Si la partie historique est pleinement réussie, tout ce qui tourne autour déçoit et notamment les romances entre Alan Ladd/Marisa Pavan d’une part, Alan Ladd/Audrey Dalton de l’autre. Il faut avouer que l’interprétation n’est pas le point fort du film et, excepté Hayden Rorke qui campe avec talent le président Grant et Charles Bronson, peut-être le plus convaincant des acteurs blancs dans la peau d’un Indien et l’une de ses interprétations les plus mémorables (belle séquence finale entre lui et Alan Ladd), le reste du casting ne fait guère d’étincelles et notamment les actrices qui rendent leurs personnages encore plus ternes qu’ils devaient l’être sur la papier. L’année suivante, Daves allait trouver sa comédienne de prédilection (Felicia Farr) mais en l’occurrence, Audrey Dalton s’avère bien mauvaise interprète, ce qui rend son intrigue sentimentale avec Alan Ladd totalement inintéressante, manquant de passion, l’acteur semblant également un peu fatigué.
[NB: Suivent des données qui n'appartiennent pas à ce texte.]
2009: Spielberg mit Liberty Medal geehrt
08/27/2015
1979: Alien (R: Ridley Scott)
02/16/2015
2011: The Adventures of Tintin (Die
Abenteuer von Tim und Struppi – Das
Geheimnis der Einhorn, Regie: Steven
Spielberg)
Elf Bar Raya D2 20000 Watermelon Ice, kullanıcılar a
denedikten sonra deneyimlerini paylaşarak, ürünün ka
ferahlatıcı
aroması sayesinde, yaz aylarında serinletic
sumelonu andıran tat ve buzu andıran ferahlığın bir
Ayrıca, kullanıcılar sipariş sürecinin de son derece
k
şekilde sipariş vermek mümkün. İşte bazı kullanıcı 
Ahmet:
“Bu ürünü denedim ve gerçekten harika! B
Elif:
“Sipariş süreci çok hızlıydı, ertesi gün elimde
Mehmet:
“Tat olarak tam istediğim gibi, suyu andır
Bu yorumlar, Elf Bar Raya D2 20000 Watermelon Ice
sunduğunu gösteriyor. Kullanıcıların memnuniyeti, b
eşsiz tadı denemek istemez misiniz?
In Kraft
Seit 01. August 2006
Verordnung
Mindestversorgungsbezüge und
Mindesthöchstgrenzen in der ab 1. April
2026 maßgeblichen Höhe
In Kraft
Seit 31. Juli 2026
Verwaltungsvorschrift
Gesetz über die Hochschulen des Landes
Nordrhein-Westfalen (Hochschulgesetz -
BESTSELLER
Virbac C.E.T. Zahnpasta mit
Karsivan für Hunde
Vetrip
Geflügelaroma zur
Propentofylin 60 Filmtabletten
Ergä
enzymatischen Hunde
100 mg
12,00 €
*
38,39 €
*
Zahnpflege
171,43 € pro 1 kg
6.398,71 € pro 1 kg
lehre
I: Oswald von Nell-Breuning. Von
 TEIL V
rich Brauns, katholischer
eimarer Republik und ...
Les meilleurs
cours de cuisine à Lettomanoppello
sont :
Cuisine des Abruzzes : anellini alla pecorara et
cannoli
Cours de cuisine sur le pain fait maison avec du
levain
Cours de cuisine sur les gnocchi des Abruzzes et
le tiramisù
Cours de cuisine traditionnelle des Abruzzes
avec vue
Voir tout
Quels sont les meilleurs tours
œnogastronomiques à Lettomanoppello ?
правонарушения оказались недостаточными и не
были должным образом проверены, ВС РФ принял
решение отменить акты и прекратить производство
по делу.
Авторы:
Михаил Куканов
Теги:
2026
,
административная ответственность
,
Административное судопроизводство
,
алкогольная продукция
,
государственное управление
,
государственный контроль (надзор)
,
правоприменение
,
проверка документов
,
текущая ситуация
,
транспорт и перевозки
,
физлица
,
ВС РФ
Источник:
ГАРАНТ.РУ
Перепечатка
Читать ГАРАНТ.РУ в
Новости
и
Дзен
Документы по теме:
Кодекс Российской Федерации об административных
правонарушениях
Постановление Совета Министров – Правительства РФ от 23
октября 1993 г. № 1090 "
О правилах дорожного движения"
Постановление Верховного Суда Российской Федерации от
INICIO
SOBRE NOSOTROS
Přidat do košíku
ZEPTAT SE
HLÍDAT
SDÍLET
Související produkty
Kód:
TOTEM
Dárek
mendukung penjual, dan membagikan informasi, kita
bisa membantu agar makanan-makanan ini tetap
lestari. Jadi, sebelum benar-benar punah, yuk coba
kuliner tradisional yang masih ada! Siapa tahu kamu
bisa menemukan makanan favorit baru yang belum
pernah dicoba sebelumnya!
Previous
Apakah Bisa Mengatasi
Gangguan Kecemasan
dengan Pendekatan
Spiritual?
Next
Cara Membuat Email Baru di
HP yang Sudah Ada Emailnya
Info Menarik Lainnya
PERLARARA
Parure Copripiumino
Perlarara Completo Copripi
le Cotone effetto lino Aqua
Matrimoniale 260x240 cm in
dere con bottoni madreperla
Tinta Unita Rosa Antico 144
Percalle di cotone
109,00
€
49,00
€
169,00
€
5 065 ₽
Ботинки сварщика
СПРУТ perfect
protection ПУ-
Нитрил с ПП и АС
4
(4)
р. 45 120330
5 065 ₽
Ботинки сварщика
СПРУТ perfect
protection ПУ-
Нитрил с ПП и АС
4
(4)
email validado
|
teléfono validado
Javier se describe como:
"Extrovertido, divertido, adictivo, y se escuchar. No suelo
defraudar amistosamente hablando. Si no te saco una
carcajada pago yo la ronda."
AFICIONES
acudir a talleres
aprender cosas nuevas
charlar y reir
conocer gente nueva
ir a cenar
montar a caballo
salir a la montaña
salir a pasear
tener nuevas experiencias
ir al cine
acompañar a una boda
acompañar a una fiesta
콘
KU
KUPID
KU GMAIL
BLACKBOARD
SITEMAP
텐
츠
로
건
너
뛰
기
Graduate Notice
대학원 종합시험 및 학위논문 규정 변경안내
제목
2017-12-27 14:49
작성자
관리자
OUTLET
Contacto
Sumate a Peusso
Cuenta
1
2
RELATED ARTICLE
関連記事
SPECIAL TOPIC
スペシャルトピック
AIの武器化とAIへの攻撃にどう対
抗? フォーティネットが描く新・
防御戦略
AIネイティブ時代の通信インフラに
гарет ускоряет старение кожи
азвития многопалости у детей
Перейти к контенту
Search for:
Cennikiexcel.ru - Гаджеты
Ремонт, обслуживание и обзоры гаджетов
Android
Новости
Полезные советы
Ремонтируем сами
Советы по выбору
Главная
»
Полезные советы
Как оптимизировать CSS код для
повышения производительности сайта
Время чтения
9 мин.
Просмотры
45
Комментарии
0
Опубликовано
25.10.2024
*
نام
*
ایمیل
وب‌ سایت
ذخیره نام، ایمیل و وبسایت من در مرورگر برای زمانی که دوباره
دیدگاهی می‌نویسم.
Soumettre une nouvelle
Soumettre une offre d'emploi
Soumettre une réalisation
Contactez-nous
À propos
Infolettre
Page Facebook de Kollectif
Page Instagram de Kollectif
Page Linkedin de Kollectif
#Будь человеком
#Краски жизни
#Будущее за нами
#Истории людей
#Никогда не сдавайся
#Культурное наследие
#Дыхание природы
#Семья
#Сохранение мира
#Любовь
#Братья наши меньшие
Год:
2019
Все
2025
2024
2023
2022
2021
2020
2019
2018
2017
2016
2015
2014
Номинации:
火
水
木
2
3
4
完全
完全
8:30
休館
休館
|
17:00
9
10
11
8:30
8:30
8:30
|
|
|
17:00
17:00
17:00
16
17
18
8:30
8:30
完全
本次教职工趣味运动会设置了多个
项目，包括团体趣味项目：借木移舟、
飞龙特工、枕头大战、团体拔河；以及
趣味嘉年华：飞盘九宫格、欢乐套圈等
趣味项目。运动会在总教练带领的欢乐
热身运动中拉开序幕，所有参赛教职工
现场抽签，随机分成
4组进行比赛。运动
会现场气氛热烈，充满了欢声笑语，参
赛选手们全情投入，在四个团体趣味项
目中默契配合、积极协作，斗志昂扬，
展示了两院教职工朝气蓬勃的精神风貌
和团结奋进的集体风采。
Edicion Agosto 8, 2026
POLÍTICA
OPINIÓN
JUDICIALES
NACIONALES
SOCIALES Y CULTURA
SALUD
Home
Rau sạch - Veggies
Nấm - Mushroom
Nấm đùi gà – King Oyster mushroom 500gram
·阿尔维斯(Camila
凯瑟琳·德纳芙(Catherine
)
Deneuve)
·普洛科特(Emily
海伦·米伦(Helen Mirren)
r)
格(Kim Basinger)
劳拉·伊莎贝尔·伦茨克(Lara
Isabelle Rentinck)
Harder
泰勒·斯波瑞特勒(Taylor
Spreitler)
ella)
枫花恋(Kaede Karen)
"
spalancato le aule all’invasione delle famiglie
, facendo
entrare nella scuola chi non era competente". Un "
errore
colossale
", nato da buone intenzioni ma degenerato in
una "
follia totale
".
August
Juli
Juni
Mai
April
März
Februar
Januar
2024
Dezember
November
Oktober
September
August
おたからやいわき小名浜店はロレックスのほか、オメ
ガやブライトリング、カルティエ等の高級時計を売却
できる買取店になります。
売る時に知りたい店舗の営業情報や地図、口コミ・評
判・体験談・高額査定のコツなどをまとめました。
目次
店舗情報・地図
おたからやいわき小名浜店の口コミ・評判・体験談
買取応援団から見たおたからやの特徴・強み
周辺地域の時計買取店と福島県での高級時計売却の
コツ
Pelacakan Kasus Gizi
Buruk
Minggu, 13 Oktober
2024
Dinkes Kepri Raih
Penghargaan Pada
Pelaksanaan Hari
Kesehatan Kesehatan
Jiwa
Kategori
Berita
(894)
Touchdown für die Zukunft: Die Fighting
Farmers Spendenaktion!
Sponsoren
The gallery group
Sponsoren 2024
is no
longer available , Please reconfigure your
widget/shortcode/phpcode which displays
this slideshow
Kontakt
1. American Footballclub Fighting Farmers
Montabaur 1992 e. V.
Un scénario donc dans l'ensemble assez bancal, qui manque d’une certaine rigueur. Daves aurait dû faire comme Mann l’a fait pour son film La Porte du diable : filer tout droit sans aucune digressions. Ici, il louvoie et en arrive même à nous faire ressentir comme de gros trous au sein de son intrigue par ailleurs pas spécialement bien rythmée.

Delmer Daves rachète le manque d’ampleur et de fermeté de son scénario par une mise en scène magnifique, soutenue par une belle partition lyrique de Victor Young (qui ne se loupe, par envahissement incongru, que lors de la scène de bagarre entre Ladd et Bronson dans le lit d’une rivière) et par la splendide photographie de J. Peverell Marley (mais alors pourquoi ces quelques toiles peintes nocturnes "warnerienne" qui sont très peu raccord ?). Rares sont les réalisateurs ayant un tel sens de l'espace et du Cinémascope. De ce point de vue, l'attaque du rocher par la cavalerie à pied qui se déploie sur une seule ligne est d’une beauté plastique qui préfigure les figures géométriques composées par l’armée romaine lors des scènes de bataille dans Spartacus. Le cinéaste nous offre aussi quelques mouvements de grue absolument splendides comme celui qui suit les trois "négociateurs" se faisant encercler par les Indiens, passant néanmoins en leur milieu sans s’arrêter, la caméra s’élevant pour les voir partir au galop puis retournant en arrière pour aller recadrer les Indiens qui décident de se lancer à leur poursuite. D’autres images risquent de vous entêter comme l’arrivée d’Alan Ladd dans la cabane de Charles Bronson par laquelle on entre par le toit. Bref, malgré quelques défauts dans l’écriture, malgré une interprétation d’ensemble pas vraiment à la hauteur, la sincérité et la beauté plastique du film emportent le morceau et finissent d’en faire une belle fresque historique dans laquelle Blancs et Indiens sont mis à égalité. Certains portraits d’hommes blancs ne sont guère plus valorisants que nombre ce ceux des leaders belliqueux qui se trouvent aux côtés de Captain Jack : Robert Keith en irresponsable raciste, Elisha Cook Jr. en trafiquant d’armes, le révérend engoncé dans ses certitudes... De bonnes intentions pour un bon film à condition de ne pas en attendre monts et merveilles.